答えを求めているわけではなさそうな、短いぼやきを聞くことがあります。

会話の入口は、説明しきらない短い一言くらいがちょうどよいことがあります。小さなぼやきを聞く時間をすぐ役立つ話へ変えず、そこにある小さな動きから考えてみます。

立派な出来事ではないぶん、説明を整えずに眺められます。その気楽さも日常の話にはよく似合います。

最初の一言は短くてよい

すぐ助言を返すより、どんな一日だったのかをそのまま受け取るほうが合う場面もあります。

最初から面白い話を用意すると、書き出すまでが重くなります。いま共有できる場面を一つ置けば、相手は自分の速さで返せます。

小さなぼやきを聞く時間を近くで見る日もあれば、気づかず通り過ぎる日もあります。その差は注意深さの優劣ではなく、今日どこへ気持ちが向いていたかを示しているだけです。

会話は、うまく続けた長さだけで決まりません。短い一言や少しの間にも、互いの存在を雑に扱わないための形があります。

返しやすい余白を残す

「それは疲れますね」と場面に返し、結論は急がずにおけます。

質問を続けて相手へ渡しすぎないことも大切です。
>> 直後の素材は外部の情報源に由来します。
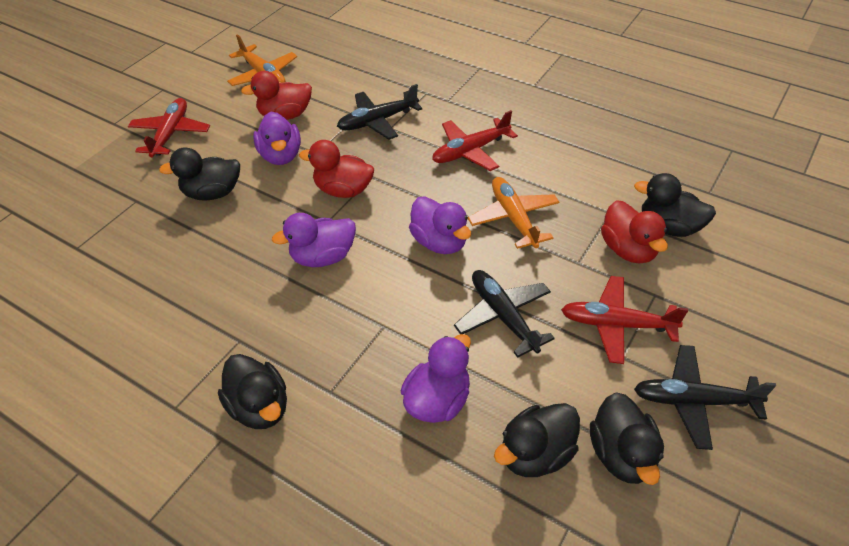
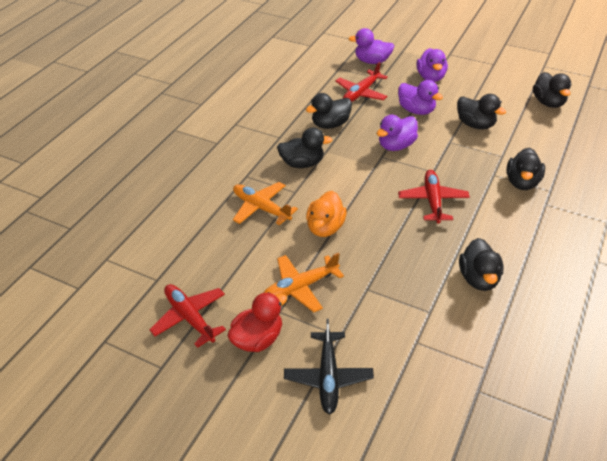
black duck: 5 -> 6
black plane: 3 -> 1
orange duck: 0 -> 1
red duck: 3 -> 1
こちらの小さな感想を添えると、答える以外の返し方が生まれます。

理由をきれいに説明できなくても、その感触はなくなりません。言葉にできる部分だけを拾い、残りは曖昧なまま置いておけます。

続かなければ、そこでひと区切り

一言を置いたら、返事を急がず、会話が動くのを少し待ってみましょう。

言葉が足りないと感じても、次のやり取りで少しずつ足せます。

読み終えたら、いま目の前にあるものを一つ眺めてみましょう。そこにも短い話の入口があるかもしれません。